= What the exercise asks =
Please copy each line of the listing below in which the word "Mahallesi" appears.

START Given entries

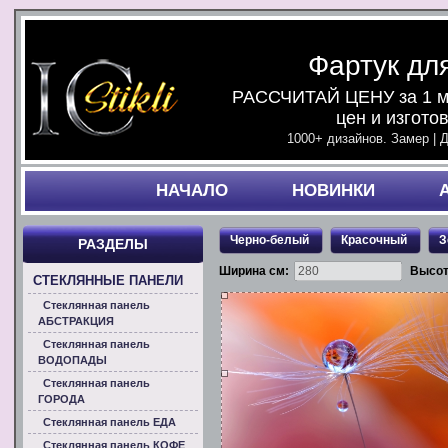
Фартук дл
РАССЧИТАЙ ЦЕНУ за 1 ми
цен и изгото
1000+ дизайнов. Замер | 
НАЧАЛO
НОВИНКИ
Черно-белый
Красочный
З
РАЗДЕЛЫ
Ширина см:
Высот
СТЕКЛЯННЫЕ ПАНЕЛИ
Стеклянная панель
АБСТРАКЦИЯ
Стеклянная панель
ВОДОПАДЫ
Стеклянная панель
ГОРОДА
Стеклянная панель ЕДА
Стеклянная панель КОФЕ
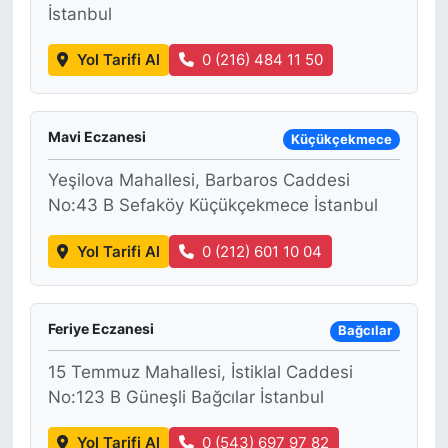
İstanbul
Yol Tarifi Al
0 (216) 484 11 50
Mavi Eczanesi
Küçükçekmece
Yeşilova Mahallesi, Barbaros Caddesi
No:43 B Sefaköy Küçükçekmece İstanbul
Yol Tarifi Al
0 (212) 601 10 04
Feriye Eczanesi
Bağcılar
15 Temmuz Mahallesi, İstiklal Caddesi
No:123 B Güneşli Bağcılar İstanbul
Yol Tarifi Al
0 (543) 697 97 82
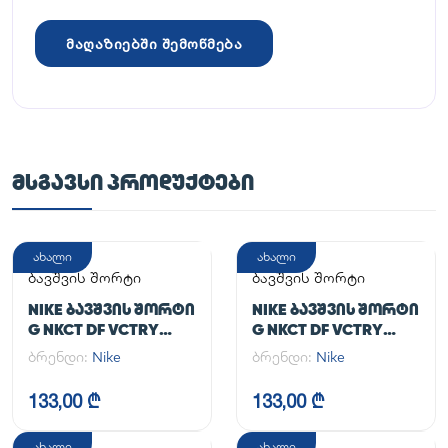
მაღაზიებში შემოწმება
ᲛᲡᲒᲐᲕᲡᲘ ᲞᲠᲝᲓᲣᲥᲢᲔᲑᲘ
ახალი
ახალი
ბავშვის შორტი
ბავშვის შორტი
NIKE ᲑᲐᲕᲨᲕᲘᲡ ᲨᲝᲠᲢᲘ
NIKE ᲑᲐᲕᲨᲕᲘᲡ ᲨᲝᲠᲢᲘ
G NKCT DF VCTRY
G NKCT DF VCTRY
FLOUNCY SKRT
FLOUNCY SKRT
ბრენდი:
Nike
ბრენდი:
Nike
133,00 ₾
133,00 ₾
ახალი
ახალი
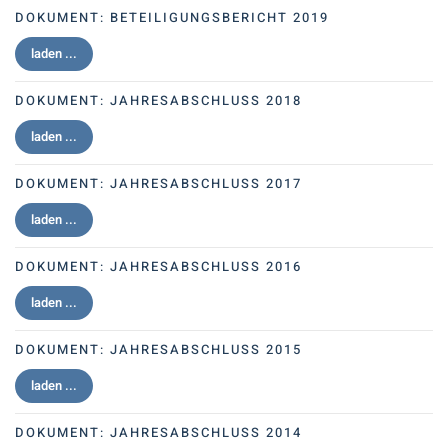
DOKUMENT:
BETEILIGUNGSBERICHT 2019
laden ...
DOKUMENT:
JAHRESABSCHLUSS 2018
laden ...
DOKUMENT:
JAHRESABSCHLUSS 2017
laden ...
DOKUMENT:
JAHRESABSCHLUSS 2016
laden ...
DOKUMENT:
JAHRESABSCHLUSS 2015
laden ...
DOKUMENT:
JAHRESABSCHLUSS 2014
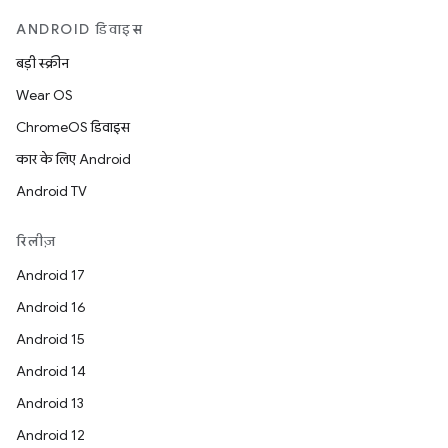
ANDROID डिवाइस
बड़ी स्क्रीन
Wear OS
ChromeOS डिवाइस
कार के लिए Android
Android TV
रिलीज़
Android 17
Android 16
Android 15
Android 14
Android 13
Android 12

END Given entries

= Output for this exercise =
Yeşilova Mahallesi, Barbaros Caddesi
15 Temmuz Mahallesi, İstiklal Caddesi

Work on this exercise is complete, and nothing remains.